Guyver: Dark Hero (1994) Review

Rating: 3 Stars

The following review contains spoilers.

Overview:

It’s been a year since Sean Barker bonded with the Guyver unit, and since then he’s been going out as a vigilante at night and killing criminals, feeding the Guyver’s insatiable need for combat and death. Sean doesn’t consider himself a killer, and the experience has worn him down. One day he sees a tabloid TV show talking about a werewolf attack in Utah, also showing some related cave paintings discovered nearby. These paintings perfectly match images Sean has been seeing in his dreams, so he concludes the werewolf marks the return of the Zoanoids from the last movie and hitchhikes his way to the scene.

There, Sean meets Cori Edwards, an archeologist investigating the cave paintings. She takes an instant liking to this clearly deranged person and brings Sean down to the site and puts him on the team. Unusually, their dig has heavy security and is funded by a mysterious corporation (gee, I wonder who that could be?). Despite a brief tangle with a Zoanoid in the woods, and a confrontation with an on-edge (and vaguely described) “government agent” Atkins who has also infiltrated the team, Sean mostly focuses on working on the dig and his budding romance with Cori.

Soon, one of the workers finds what they were all secretly hoping to find: an intact alien spacecraft. Inside, Sean pleads with it to tell him why he’s here and how he can go back to normal, while Cori stumbles upon a second Guyver unit, which is quickly seized by Crane, the on-site rep of their corporate backers. Things escalate quickly from there, with Cronos (dang, so it was them!) ordering the workers eliminated now that they have a Guyver unit, and Agent Atkins bringing in more “government agents” to defend the workers and seize the Guyver for themselves. Cori is, of course, kidnapped by Zoanoids, and there’s a big fight in a small pond.

In the end, Sean convinces Cori they must destroy the spaceship, as despite how amazing a find it is and its implications for humanity and our entire world view, Cronos and the government will only see it as a source for more weapons. More Zoanoids converge on their location, there’s another big fight, and Cori’s father (also a Zoanoid!) is killed defending her. Crane merges himself with the second Guyver unit, but it was damaged somehow making him unstable, and giving Sean and Cori the edge they need to defeat him. Finally, Sean realizes that, as the Guyver, he really can talk to the spaceship, and so instead of destroying it, he tells it to fly on home. It seems our boy Sean has finally come to terms with being the Guyver, and he and Cori drive away together in her truck, off into the sunset.

Best Parts:

I liked placing the story at an archeological dig site in Utah. It felt like something different, and I just enjoy archeology plot lines in movies generally. It also felt like a relatively genuine setting, and so while maybe it isn’t exactly how a real site like this would be run, it was close enough to it for movie purposes.

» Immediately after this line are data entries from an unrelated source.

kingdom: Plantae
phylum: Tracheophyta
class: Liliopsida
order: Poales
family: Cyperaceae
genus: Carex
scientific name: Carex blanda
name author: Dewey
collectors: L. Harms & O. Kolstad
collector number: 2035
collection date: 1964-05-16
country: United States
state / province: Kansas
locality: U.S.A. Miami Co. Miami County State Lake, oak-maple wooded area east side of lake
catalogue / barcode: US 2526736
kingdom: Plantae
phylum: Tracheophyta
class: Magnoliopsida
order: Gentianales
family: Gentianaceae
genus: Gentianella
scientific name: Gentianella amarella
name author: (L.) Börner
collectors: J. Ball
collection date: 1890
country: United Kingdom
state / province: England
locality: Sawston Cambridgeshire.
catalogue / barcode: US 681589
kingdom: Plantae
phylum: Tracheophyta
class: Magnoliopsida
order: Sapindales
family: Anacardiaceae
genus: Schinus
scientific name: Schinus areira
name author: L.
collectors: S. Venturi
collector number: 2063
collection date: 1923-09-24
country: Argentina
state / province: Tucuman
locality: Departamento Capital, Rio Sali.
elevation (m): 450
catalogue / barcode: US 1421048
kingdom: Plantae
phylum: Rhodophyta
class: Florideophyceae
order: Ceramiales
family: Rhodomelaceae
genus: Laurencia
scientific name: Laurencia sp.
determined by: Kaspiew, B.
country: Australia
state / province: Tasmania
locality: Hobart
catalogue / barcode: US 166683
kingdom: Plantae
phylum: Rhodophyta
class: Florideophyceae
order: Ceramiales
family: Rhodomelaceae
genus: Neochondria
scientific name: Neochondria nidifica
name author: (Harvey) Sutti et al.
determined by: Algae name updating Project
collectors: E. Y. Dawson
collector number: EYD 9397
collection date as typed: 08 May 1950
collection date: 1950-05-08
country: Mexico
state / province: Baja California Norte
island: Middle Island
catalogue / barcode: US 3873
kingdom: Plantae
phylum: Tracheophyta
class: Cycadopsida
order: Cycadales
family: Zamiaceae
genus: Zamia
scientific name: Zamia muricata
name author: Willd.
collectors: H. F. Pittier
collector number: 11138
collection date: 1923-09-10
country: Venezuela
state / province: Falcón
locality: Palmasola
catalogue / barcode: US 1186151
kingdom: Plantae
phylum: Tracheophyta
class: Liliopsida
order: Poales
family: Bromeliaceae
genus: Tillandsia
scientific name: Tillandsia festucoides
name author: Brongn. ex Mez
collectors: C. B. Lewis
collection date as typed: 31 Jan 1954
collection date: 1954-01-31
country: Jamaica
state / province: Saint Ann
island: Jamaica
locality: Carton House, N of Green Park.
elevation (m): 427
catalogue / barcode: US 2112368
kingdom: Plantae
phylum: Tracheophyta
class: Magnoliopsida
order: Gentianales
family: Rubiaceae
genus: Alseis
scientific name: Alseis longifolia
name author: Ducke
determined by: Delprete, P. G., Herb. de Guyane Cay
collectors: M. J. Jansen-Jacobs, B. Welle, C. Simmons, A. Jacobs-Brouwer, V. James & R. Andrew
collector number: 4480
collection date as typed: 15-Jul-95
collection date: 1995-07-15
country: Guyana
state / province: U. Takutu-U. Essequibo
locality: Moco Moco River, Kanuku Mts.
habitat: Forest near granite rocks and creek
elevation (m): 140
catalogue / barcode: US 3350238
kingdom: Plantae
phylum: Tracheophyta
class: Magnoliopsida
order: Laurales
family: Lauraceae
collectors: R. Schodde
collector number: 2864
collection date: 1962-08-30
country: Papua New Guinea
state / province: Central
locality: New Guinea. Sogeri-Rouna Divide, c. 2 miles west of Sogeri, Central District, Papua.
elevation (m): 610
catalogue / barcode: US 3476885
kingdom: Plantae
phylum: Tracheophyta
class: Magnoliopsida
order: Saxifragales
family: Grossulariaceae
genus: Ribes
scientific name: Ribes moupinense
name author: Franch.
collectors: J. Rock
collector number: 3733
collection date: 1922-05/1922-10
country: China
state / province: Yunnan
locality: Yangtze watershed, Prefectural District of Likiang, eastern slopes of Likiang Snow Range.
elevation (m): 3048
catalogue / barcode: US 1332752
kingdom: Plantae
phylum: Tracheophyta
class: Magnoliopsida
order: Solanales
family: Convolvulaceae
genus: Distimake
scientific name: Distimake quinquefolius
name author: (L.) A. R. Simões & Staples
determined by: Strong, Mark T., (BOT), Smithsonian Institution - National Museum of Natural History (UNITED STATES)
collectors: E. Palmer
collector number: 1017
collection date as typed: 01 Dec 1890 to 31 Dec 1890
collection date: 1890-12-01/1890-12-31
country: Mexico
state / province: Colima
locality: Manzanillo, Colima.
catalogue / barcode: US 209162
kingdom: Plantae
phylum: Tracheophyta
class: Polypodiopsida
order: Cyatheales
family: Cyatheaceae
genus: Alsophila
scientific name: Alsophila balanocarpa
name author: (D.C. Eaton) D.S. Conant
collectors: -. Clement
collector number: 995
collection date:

The costuming continues to be very strong, especially for this type of low-budget-ish production. The way some of the faces of the Zoanoids, especially Crane’s “Creature from the Black Lagoon”-looking one, were animated was impressive. Good set design in the caves and the alien ship, too. An overall nice-looking film. At one point my attention was starting to flag, and then suddenly we had an extended flashback to Guyvers in cavemen times, which was so visually weird and interesting that it woke me right up.

Some good fight scenes. It’s all very Power Rangers, but not in a bad way. They were entertaining and inventive. In the final scene Atkins has to kill a Zoanoid on his own, while Sean is busy fighting the rest of them, and they found an effective way for him to survive and do it without making the Zoanoids seem weak.

Worst Parts:

The acting is not great, and keeps the whole thing really feeling like a low-budget movie, despite its other qualities. At one point Sean gets emotional talking with Cori and has to turn away and lean his elbow against a tree and emote directly into a waiting camera, and it’s all very silly.

I think I would’ve liked it not to have just been Cronos again as the baddies, though the reveal that the Cronos Sean thought he destroyed was just “Cronos L.A.” and that of course they have other branches was a funny one.

Sean sure is good at compartmentalizing. He realizes early on that one of the members of the dig team must be the Zoanoid that has already killed a few people in the woods, and then he takes no follow-up action. Immediately back to business as usual, waiting for them to kill again I guess.

Why are the Zoanoids so obsessed with getting the Guyver unit anyway? They say it’s the ultimate weapon, and yet also seem to believe they could easily take one out if they had to, as they never shy away from attacking Sean in his Guyver form. It feels like with all their resources they could come up with an even ultimate-r weapon than the Guyver.

If Cori’s father was a Zoanoid, does that mean she’s a Zoanoid? Is that how Zoanoids work?